Winner Announced for 2013 National Contemporary Art Award
Winner Announced for 2013 National Contemporary Art
Award
16 AUGUST 2013
For immediate release
An Auckland artist, Dieneke Jansen has won
the 2013 National Contemporary Art Award sponsored by
Waikato Society of Arts and hosted by Waikato Museum.
The winning artwork Morrison Drive, Hobsonville 23 November 2012 is constructed from 20-plus photographs of Morrison Drive, a former RNZAF airfield sold to the state then redeveloped under the Gateway Housing Scheme in 2008 before being axed in 2012.
Judge Jon Bywater says on the surface, Jansen’s winning work is a strikingly ordinary photograph, yet also strikingly strange.
“Its subject is some overgrown debris in an empty section, in front of some unremarkable state houses. At the same time, it is a technically improbable-looking image, crisply focused from one end to the other of a large print that hangs down the wall and into the room, from blades of grass in the foreground right to trees on the horizon.
“This abundance of visual information slows us down, but what the story might be here is not made plain. The title - just an address and a date - is our cue to discover more, to consider a specific location and point in time, and how it might relate to both bigger pictures and details of people’s lives.”
The winner received a cheque for $15,000 from the sponsor, Waikato Society of Arts.

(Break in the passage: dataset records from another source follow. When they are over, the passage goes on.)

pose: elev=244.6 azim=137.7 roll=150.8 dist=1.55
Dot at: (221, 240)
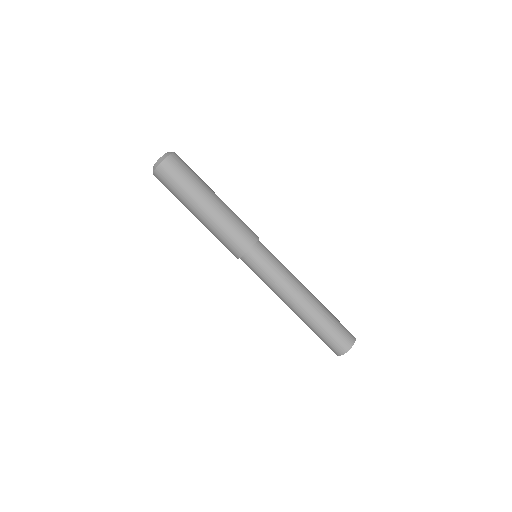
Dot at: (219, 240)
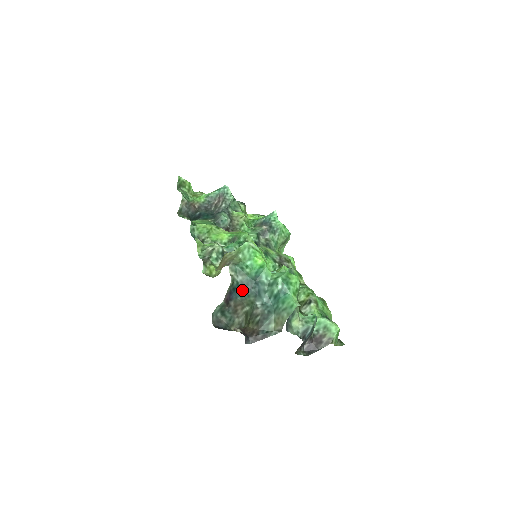
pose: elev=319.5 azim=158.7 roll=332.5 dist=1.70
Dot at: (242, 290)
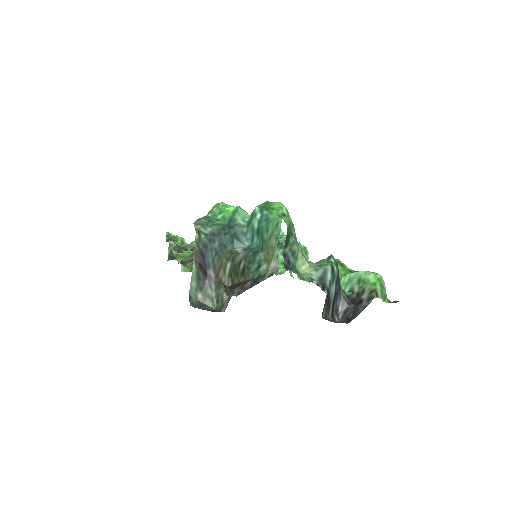
Dot at: (215, 244)
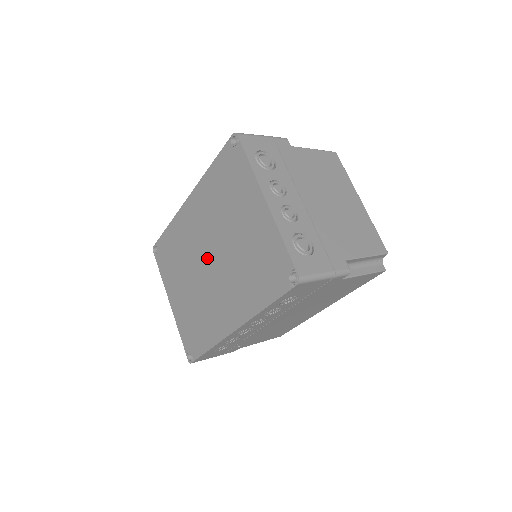
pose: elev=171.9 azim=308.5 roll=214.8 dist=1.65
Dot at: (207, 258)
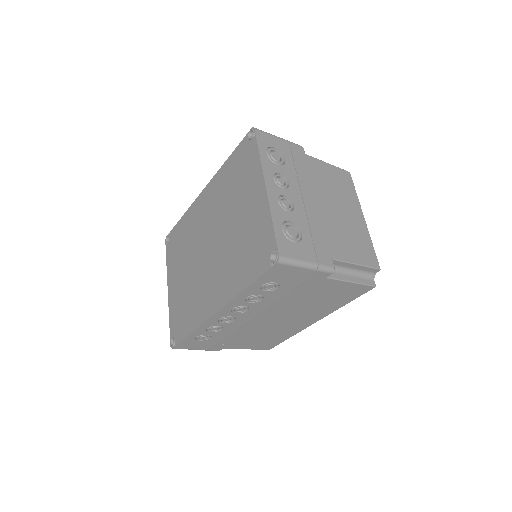
Dot at: (207, 244)
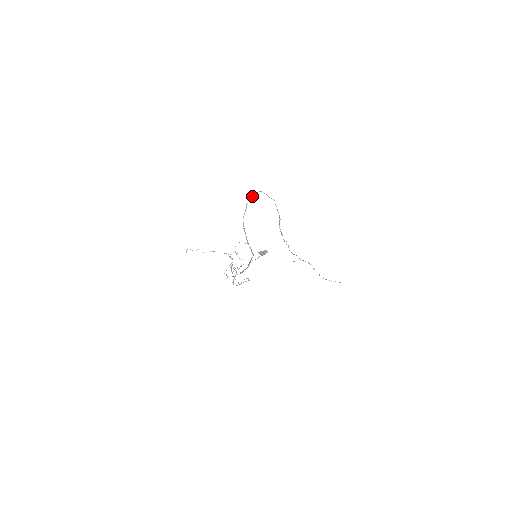
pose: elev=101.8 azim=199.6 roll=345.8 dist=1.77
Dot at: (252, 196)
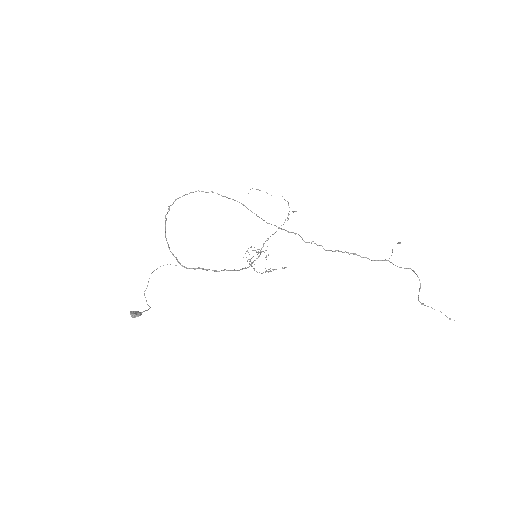
Dot at: occluded
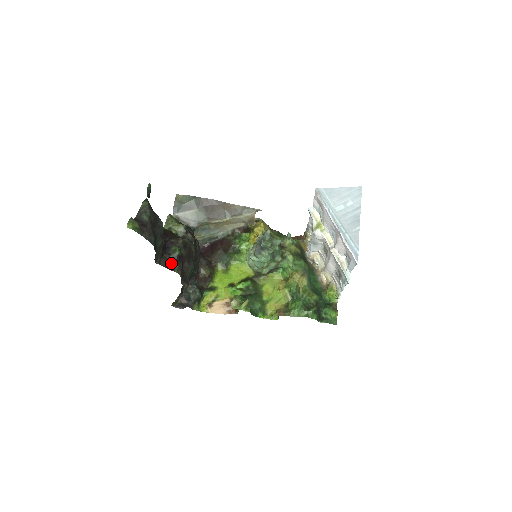
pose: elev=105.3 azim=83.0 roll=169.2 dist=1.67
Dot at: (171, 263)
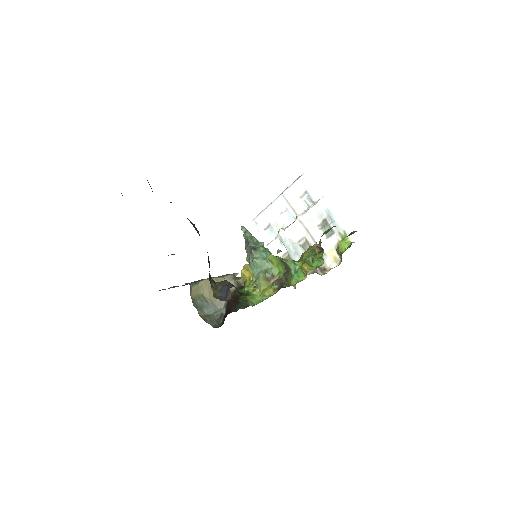
Dot at: occluded
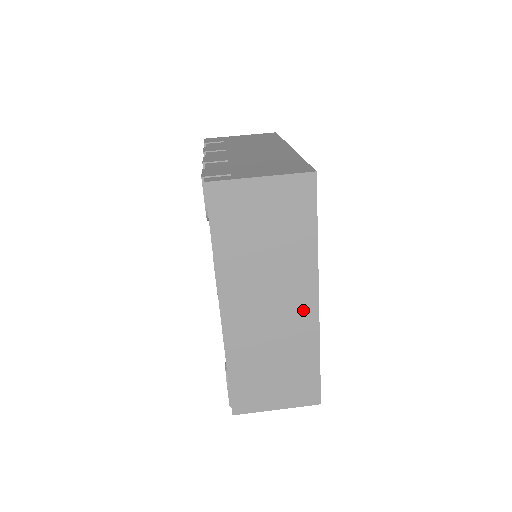
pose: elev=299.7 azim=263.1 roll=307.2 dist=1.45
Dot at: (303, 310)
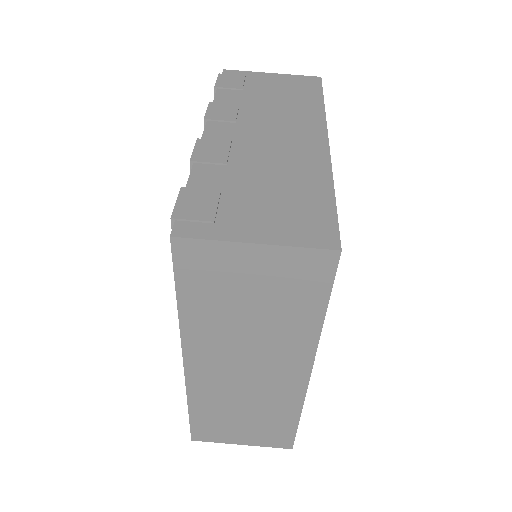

Mr Bywater chose the winning entry from 37 finalists’ entries, which are featured in the award exhibition. There are also two merit awards. They are:
• Brent Hayward,
Psychedelic River Tribe Moored Up for a Trade, a
history painting making the past appear stranger than we
might expect, and;
• Zac Langdon-Pole
Disguised as its Physical Self, a work repeating the
century-old gesture of presenting a found object as
art.
The National Contemporary Art Award
exhibition is open to the public from Saturday 17 August
until Sunday 10 November 2012. Admission is free.